Pese a su brevedad,
El perseguidor de la luz, primera novela de Yuri Soria-Galvarro (Cochabamba, 1968), es un texto multifacético, misceláneo y quizá desmedidamente ambicioso. Desde el punto de vista cronológico, el autor se desplaza a lo largo de tres a cuatro décadas, centradas en el período anterior y posterior a la dictadura militar chilena; con respecto a los actores que participan en la trama, tenemos, por lo menos, un par de docenas que entran de improviso, sin carta de presentación, para quedarse o bien hacerse humo dejándonos en el aire en lo relativo a su participación; en cuanto a los temas, también hay muchos y Soria-Galvarro exhibe una formación cultural seria, profunda y sobre todo, diversificada, que nos interna en asuntos tales como la navegación a vela, la fotografía (de ahí el título del libro), determinada actividad política insurreccional, la comida y sus variedades o la falta de ella, o sea, el hambre y otros tópicos más bien recónditos. Con todo, lo más llamativo de
El perseguidor… es el inmenso, extenso, vastísimo espacio geográfico que abarca: Puerto Montt, Concepción, Santiago, Algarrobo, Puerto Natales y otras localidades chilenas, para, desde allí, saltar a Ciudad del Cabo, Namibia, Barcelona, Capri, Birmania, México, Alemania y hasta…¡Arabia Saudita! Y solo hemos enumerado lugares que, evidentemente, llaman la atención, puesto que son tantos, que resulta fácil perder la brújula en este maremágnum planetario.
Este aspecto, digamos, cosmopolita, juega a favor y en contra de
El perseguidor… Siempre es atractivo viajar por los cuatro puntos cardinales y a nadie puede molestarle aterrizar en Riad, Windhoek en Namibia, o Naipyidó, capital de Birmania. Sin embargo, en una obra que, como lo dijimos, es corta, parece inevitable caer en la tarjeta postal al describir, muy sumariamente, sitios exóticos y fuera del alcance del común de los mortales. Osvaldo, el protagonista, tal vez alter ego de Soria-Galvarro, narra, en primera persona, su excepcional peripecia vital por Chile y el resto del orbe y lo hace en forma sencilla, liviana, a ratos chispeante, a ratos acercándose peligrosamente al lugar común. Su familia está compuesta por Papá, Mamá, Laura, su hermana, y tía Mariela, al parecer de ideas derechistas, puesto que apoyó el golpe de 1973; esto no impide que sea muy generosa, muy abierta, muy tierna.
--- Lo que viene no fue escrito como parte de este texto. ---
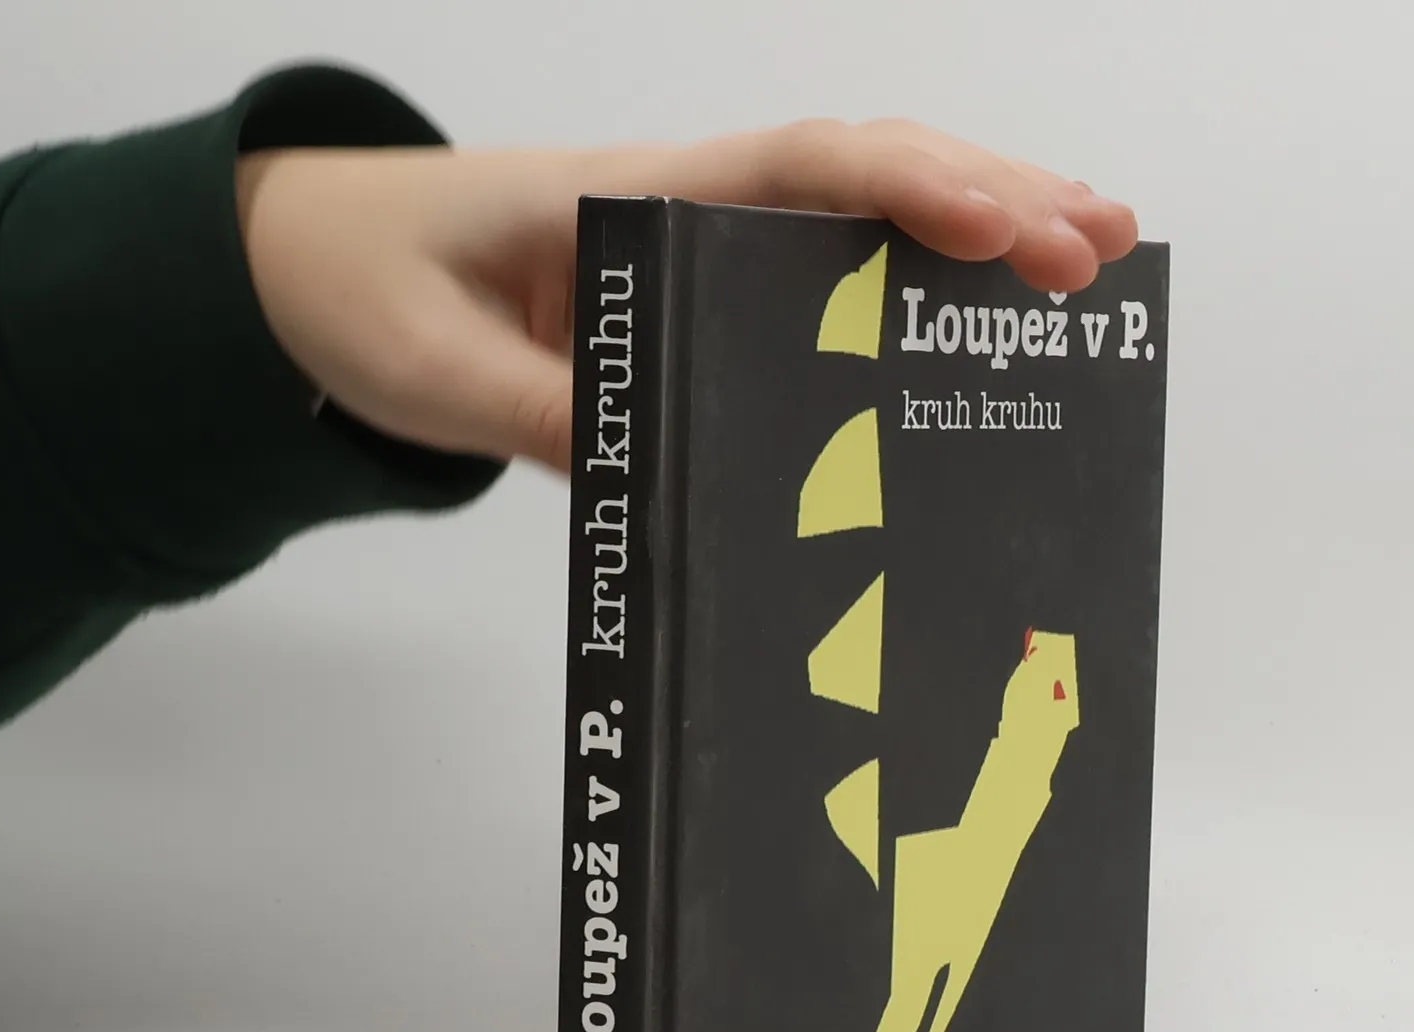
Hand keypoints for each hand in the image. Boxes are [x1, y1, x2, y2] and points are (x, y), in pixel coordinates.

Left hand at [235, 123, 1137, 471]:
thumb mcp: (436, 368)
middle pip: (864, 178)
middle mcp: (685, 208)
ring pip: (859, 225)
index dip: (906, 191)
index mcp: (630, 196)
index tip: (998, 226)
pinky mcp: (695, 307)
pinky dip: (906, 297)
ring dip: (975, 237)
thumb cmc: (363, 290)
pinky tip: (973, 331)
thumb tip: (663, 480)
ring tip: (1091, 267)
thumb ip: (543, 417)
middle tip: (1103, 248)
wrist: (311, 271)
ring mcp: (697, 252)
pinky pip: (819, 286)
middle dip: (990, 201)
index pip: (795, 169)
El perseguidor… sigue la trayectoria de Osvaldo desde niño a la edad madura, cuando, tras incontables episodios, finalmente ha sentado cabeza y se une a la catalana Elena, con quien espera un hijo.
En una intriga tan promiscua, heterogénea, atiborrada, cuesta hallar el o los pasajes principales, en particular debido a que Soria-Galvarro brinca en el tiempo y en el espacio sin cesar. Por más que se trate de borradores, el retrato de la infancia, la playa, Ana Paula, primer amor de Osvaldo, se ve logrado, simpático. En Concepción, junto al chico Zúñiga, el héroe apenas traga bocado y comparte numerosas y picarescas pellejerías, enfrentando el peligro que en aquel tiempo, significaba estar en la oposición. Milita, junto a Tere, su enamorada de entonces y unos cuantos más, en una organización armada que persigue derrocar al gobierno militar. Aquí como en diversos tramos de
El perseguidor… el lenguaje juega malas pasadas al prosista y es frecuente el empleo de la jerga política combativa: la pobla, la repre, el Frente (ya sabemos cuál, si bien Osvaldo es miembro de otro movimiento). Cuando viaja al reino saudita, lo hace en compañía de un yanqui desalmado que, desde luego, es agente de la CIA; esto prueba que es harto caído del catre. O en Barcelona es frecuente el desborde lírico imprevisto. Ya declaramos que Soria-Galvarro muestra preparación, aun cuando durante la travesía en yate a Sudáfrica, al servicio de Clermont, usa palabras náuticas tan raras como spinnaker, mosquetón, carlinga, cirripedios y otras incomprensibles. Algo similar sucede con los fotograbados que se prestan para un vocabulario de especialistas, lo cual es aplicable al héroe, pero no al lector que poca o ninguna idea tiene acerca de este oficio.
El perseguidor… es dicho con todo respeto, un buen paso inicial y debe juzgarse con los parámetros que son aptos para esta clase de relatos. Inevitablemente es problemático, a lo mejor ingenuo, carece de personajes, abundan los meros nombres y ostenta tropiezos. Con todo, Soria-Galvarro construye una historia valiosa, atrayente gracias a su imperfección, desenvuelta por la naturalidad con que está concebida, graciosa casi siempre y claro, novedosa.